On iPhoneography these days

· 487 words · 3 minute read

I took my iPhone 13 Pro along as my sole camera for a quick camping trip to Vernonia. I’ve only had the phone for a week and was pretty excited about its new RAW format.

I like the images I get out of it, but in a qualified sort of way that I’ve felt about iPhone photos for a little while now:

Computational photography is a wonder that can do some amazing things. I have to do a lot less work to get a nice image out of an iPhone in weird lighting conditions than I do with one of my Fujifilm cameras, especially when dynamic range is challenging.

A lot of the apparent magic makes sense when you consider that Apple’s engineers bias for one general display use case (screens) and probably put their thumb on the scales for tablets and phones. If I take one RAW photo with a Fujifilm (or some other “regular”) camera, and one with an iPhone, the iPhone photo will be more immediately useful for mobile sharing.

But I’ve held that iPhone pictures tend to fall apart when you try to work with them much. Fujifilm cameras also do some computational photography: The dynamic range settings on an X-series camera are all about applying variable ISO to different parts of the image to cajole blown highlights and crushed shadows into usefulness. But the effect is less noisy and messy than what you get on an iPhone when you take a closer look. For display on small screens, you know, whatever: By the time Instagram, Facebook, or Twitter are done forcing your images through compression, there’s probably not much difference (though I’ve been surprised when people pick out my Leica/full-crop images from a Facebook album).

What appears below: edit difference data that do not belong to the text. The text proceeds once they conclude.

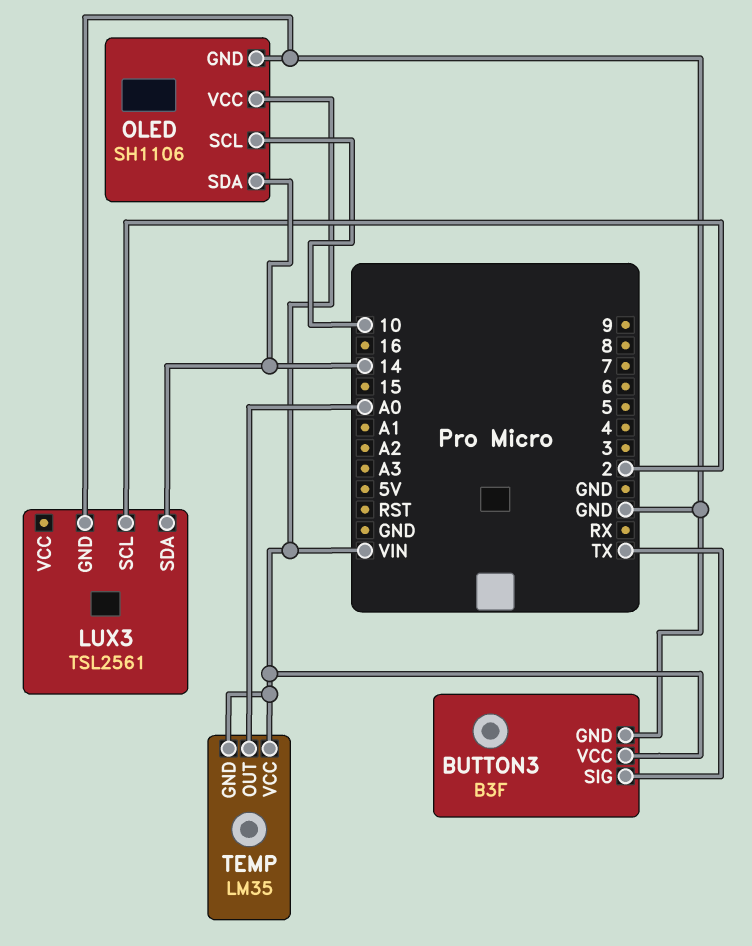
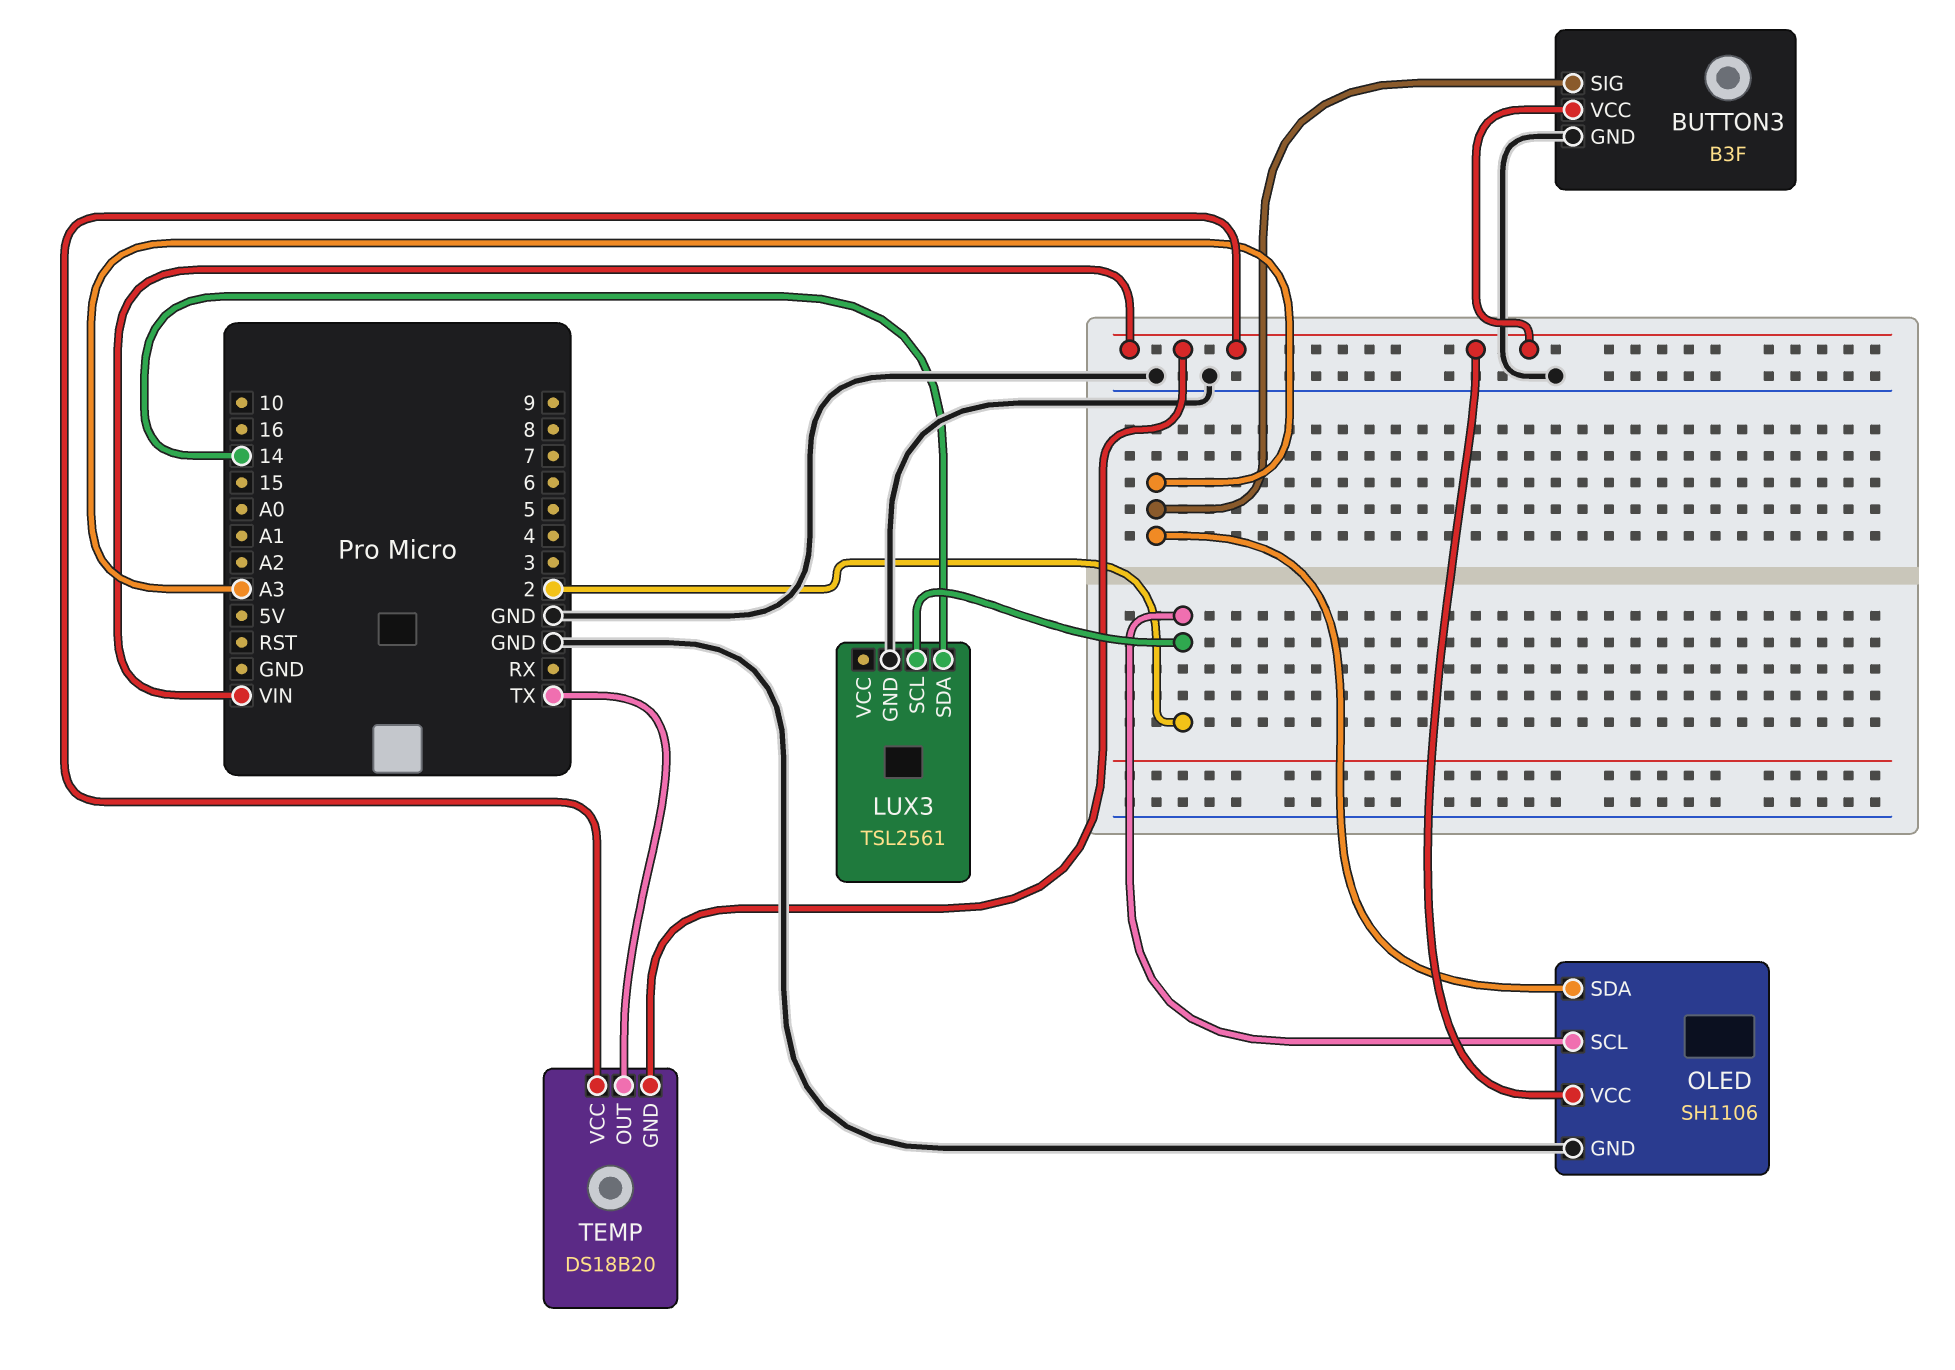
BUTTON3 pin SIG: TX -> A3
OLED pin SCL: 10 -> 2
OLED pin SDA: 14 -> A3
TEMP: LM35 -> DS18B20
TEMP pin OUT: A0 -> TX

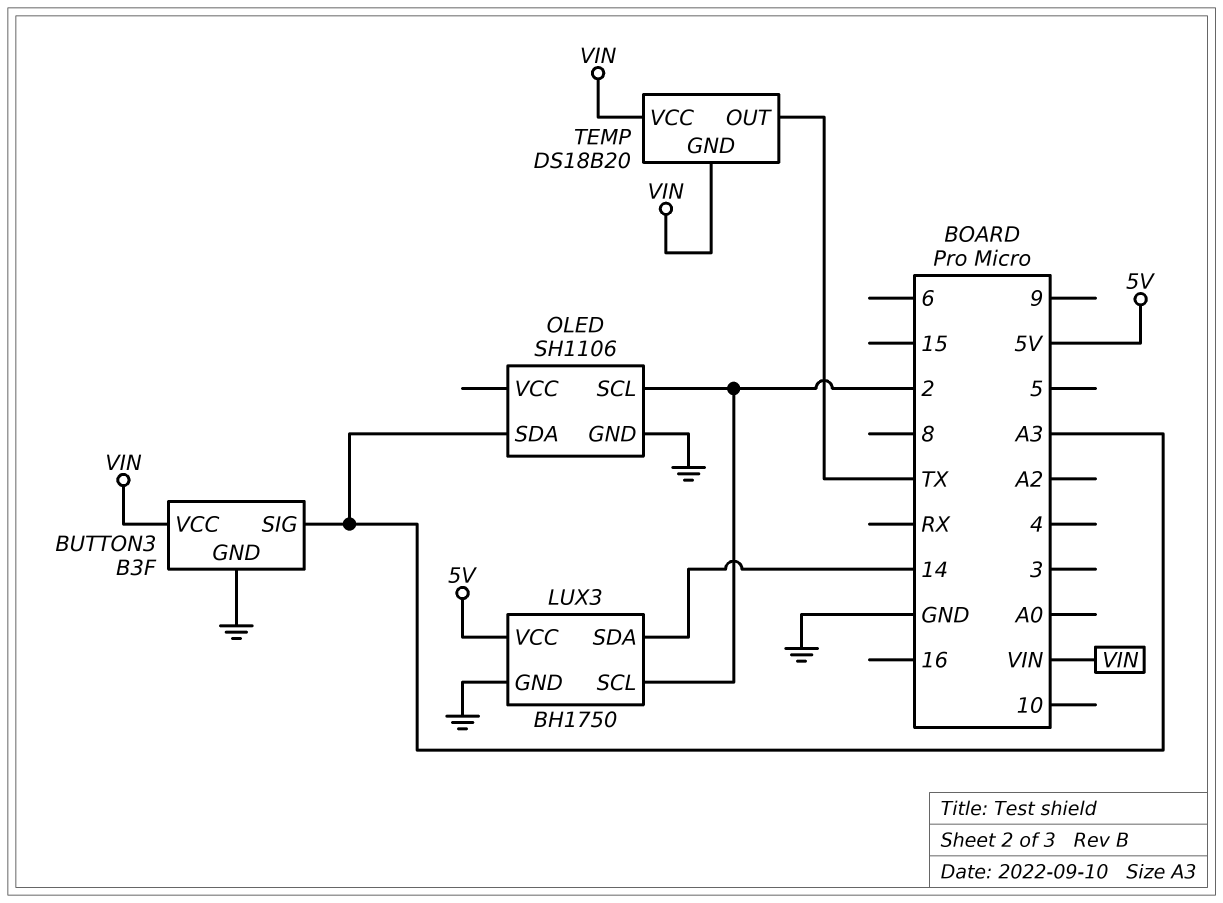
LUX3: TSL2561 -> BH1750
LUX3 pin VCC: none -> 5V
OLED pin VCC: VIN -> none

But I do notice that iPhone images come out a little “crispier” on the edges from sharpening that doesn’t always work that well, and when the dynamic range is challenging there’s more mush and noise.

I should probably burn the ink and paper to make a few 13x19 enlargements from this batch to see what I get. Maybe I won’t notice any meaningful difference, but some chunk of my photographs are destined to be prints so it’s a real use case for me.

I also think that from a “most people” point of view, I’m not sure how it is that there’s a low- or medium-tier fixed lens camera market anymore. Like, anything south of a Canon PowerShot G-series just doesn’t seem to make a lot of sense unless it’s one of those super-zooms. The iPhone seems to be plenty.

That said, I think there’s a level of mobile photography triumphalism that remains misplaced. I like the pictures I got this morning, but not so much that I’ll hand my travel photography over to a phone. My Fujifilm cameras are purpose- made picture taking machines with a vastly deeper amount of control and much more versatile output.